The terms "open panel" and "closed panel" are sometimes used to describe which health care providers in a community have the opportunity to participate in a plan. In a "closed panel" HMO, the network providers are either HMO employees (staff model) or members of large group practices with which the HMO has a contract. In an "open panel" plan the HMO or PPO contracts with independent practitioners, opening participation in the network to any provider in the community that meets the plan's credential requirements and is willing to accept the terms of the plan's contract.

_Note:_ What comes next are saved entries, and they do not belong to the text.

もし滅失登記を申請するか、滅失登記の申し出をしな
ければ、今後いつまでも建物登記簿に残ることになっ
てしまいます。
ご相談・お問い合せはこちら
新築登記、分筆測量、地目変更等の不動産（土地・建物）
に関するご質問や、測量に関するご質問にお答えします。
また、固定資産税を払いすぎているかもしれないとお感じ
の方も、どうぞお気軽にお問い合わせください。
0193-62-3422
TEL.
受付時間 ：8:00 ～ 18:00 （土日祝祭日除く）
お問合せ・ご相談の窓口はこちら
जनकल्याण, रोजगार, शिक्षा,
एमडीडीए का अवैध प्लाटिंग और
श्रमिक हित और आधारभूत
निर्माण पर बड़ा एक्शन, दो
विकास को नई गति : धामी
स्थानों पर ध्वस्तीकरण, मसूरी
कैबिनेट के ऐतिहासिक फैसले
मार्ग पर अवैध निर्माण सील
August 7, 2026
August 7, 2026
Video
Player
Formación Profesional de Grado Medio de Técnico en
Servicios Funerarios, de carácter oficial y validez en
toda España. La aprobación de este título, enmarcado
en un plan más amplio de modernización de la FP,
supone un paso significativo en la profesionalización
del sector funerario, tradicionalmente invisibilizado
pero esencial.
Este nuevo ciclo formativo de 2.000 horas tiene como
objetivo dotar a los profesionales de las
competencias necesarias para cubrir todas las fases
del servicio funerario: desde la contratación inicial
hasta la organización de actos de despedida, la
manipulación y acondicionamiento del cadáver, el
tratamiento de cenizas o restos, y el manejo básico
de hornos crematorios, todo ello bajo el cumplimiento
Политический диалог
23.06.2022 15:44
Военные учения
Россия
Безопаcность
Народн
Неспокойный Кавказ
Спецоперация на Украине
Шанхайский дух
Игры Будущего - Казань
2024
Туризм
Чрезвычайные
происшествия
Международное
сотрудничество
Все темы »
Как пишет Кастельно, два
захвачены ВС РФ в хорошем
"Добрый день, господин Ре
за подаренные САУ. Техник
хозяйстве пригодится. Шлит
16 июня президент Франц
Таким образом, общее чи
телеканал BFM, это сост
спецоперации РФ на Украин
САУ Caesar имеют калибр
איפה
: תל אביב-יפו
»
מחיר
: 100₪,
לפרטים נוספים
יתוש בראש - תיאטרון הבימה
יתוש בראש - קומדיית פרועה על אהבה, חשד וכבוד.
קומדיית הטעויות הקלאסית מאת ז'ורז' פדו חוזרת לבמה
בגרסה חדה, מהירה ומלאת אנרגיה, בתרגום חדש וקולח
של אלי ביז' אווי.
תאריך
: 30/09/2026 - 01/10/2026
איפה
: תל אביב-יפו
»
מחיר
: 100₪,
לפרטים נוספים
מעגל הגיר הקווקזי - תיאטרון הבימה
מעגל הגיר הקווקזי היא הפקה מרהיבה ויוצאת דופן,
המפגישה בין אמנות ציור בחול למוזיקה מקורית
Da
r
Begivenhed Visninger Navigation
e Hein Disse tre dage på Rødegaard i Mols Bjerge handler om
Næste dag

Health Insurance of USA Today

health insurance

American Health Insurance

In a more technical sense, the term is used to describe any form of insurance that provides protection against the costs of medical services. This usage includes private insurance and social insurance programs such as Medicare, but excludes social welfare programs such as Medicaid. In addition to medical expense insurance, it also includes insurance covering disability or long-term nursing or custodial care needs.

The US health care system relies heavily on private and not-for-profit health insurance, which is the primary source of coverage for most Americans. According to the United States Census Bureau, approximately 85% of Americans have health insurance; nearly 60% obtain it through an employer, while about 9% purchase it directly. Various government agencies provide coverage to about 28% of Americans (there is some overlap in these figures).

In 2007, there were nearly 46 million people in the US (over 15% of the population) who were without health insurance for at least part of that year. Over 1 million workers lost their health care coverage in January, February and March 2009. Approximately, 268,400 more workers lost health care coverage in March 2009 than in March 2008. Proving that today, that number is markedly higher as many workers who have lost their jobs have also lost their employer-provided health insurance. The percentage of the non-elderly population who are uninsured has been generally increasing since the year 2000. There is considerable debate in the US on the causes of and possible remedies for this level of uninsurance as well as the impact it has on the overall US health care system.